# Finding the limit of a trigonometric function $\lim_{x \to \frac{\pi}{2}} \frac{\sin^2x-1}{\sin x-1}$

Could someone please clarify whether my calculation on the following limit problem is correct?

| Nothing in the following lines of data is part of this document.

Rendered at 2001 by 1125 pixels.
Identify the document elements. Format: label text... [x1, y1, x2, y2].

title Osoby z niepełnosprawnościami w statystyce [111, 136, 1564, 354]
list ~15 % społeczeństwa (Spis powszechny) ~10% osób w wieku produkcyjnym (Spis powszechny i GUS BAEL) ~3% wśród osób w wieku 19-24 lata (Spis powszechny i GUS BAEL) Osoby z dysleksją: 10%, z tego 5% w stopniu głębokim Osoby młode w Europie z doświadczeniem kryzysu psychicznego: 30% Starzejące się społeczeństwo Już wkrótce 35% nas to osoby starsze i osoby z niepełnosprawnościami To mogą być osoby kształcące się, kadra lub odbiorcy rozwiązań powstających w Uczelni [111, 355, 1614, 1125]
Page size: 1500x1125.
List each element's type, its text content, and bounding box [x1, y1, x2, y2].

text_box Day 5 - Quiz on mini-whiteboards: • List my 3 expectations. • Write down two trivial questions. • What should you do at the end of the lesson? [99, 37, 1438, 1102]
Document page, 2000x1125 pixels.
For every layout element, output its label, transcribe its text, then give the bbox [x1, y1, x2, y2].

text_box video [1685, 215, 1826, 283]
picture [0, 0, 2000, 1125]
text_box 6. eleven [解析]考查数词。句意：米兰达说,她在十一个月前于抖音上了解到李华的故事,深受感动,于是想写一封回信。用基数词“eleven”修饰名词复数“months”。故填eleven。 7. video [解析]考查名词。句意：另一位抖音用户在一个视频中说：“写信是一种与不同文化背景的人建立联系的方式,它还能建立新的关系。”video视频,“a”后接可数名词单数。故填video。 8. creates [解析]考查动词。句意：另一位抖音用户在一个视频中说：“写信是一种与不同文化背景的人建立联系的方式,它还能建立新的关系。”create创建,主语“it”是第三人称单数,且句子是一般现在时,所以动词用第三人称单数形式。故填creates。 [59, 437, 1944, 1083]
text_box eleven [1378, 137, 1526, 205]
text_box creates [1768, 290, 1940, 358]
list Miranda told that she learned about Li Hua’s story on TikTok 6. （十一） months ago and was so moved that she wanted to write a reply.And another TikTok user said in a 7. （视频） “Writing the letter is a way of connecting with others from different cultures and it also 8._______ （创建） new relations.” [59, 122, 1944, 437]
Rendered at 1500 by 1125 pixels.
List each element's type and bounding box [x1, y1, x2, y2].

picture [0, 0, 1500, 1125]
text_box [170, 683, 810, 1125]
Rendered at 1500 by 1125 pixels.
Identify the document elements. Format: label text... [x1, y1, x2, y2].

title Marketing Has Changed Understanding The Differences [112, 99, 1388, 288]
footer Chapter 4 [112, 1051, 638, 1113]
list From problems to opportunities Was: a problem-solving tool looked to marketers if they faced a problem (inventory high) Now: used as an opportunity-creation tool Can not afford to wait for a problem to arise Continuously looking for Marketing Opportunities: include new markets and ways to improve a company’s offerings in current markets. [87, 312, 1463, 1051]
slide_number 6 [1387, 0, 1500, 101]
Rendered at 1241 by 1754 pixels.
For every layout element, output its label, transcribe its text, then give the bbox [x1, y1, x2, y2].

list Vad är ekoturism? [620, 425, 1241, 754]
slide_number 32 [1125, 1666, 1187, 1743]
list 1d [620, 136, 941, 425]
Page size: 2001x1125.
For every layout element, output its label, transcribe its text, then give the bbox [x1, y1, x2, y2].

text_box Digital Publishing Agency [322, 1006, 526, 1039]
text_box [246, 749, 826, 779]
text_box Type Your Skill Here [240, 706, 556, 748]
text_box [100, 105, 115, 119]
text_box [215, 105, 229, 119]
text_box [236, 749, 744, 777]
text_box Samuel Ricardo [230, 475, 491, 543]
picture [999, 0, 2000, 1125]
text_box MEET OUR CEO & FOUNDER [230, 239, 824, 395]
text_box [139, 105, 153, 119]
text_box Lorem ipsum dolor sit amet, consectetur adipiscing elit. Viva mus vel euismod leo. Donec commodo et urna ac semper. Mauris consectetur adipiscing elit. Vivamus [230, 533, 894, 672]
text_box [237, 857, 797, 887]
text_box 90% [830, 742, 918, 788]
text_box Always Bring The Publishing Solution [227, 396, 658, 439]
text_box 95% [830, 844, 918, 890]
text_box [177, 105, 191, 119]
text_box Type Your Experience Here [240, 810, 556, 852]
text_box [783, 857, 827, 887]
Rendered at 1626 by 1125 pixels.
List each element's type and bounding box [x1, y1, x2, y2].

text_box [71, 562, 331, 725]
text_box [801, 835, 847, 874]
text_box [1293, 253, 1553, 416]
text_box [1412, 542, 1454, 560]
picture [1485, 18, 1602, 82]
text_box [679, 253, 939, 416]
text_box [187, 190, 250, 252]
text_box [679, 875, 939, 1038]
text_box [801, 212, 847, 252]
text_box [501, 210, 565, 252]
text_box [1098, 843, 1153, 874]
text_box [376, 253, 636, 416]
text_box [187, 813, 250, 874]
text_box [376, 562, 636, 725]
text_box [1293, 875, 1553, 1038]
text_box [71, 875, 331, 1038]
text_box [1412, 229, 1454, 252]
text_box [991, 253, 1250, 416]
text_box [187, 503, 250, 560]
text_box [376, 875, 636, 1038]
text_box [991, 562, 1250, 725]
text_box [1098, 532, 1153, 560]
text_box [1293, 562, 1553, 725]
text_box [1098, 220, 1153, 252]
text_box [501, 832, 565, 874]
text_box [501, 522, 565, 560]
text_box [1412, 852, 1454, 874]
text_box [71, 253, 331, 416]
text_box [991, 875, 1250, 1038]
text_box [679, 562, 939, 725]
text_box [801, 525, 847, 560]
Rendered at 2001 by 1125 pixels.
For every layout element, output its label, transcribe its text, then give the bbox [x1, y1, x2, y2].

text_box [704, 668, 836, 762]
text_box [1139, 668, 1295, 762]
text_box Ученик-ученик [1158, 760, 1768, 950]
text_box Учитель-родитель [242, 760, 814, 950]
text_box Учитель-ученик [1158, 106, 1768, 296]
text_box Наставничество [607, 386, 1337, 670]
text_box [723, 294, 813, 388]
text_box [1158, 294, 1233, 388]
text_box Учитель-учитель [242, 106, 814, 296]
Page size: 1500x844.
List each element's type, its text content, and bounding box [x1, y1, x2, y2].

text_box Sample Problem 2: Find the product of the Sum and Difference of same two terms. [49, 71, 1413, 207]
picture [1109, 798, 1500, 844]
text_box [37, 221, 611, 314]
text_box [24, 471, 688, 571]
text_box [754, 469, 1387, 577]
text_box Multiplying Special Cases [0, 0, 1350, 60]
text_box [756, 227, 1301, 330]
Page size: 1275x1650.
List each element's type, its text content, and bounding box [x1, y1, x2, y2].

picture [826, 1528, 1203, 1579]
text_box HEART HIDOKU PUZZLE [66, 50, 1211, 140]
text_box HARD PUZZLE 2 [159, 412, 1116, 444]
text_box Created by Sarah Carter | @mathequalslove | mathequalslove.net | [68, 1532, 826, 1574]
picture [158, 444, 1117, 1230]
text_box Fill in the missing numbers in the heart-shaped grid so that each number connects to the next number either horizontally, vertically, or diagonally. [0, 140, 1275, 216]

Determine the following limit:

$\lim_{x \to \frac{\pi}{2}} \frac{\sin^2x-1}{\sin x-1}$

$\lim_{x \to \frac{\pi}{2}} \frac{\sin^2x-1}{\sin x-1}$ = $\lim_{x \to \frac{\pi}{2}} \sin x\frac{\sin x-1}{\sin x-1} = \lim_{x \to \frac{\pi}{2}}\sin x \frac{1}{1} = \lim_{x \to \frac{\pi}{2}} \sin x = 1$

Thank you.

• $\sin^2{x}-1\not= \sin{x}(\sin{x}-1)$. Instead, it should be $(\sin{x}-1)(\sin{x}+1)$ – Golbez Aug 23 '14 at 14:04

$$\lim \frac{\sin^2 x-1}{\sin x-1}=\lim_{x \to \frac{\pi}{2}} \frac{(\sin x-1) \cdot (\sin x+1)}{\sin x-1}=\lim_{x \to \frac{\pi}{2}} (\sin x+1)=2$$
Using $a^2-b^2=(a+b)(a-b)$, $$\frac{\sin^2 (x) -1}{\sin (x)-1}=\sin (x)+1$$ The rest is easy.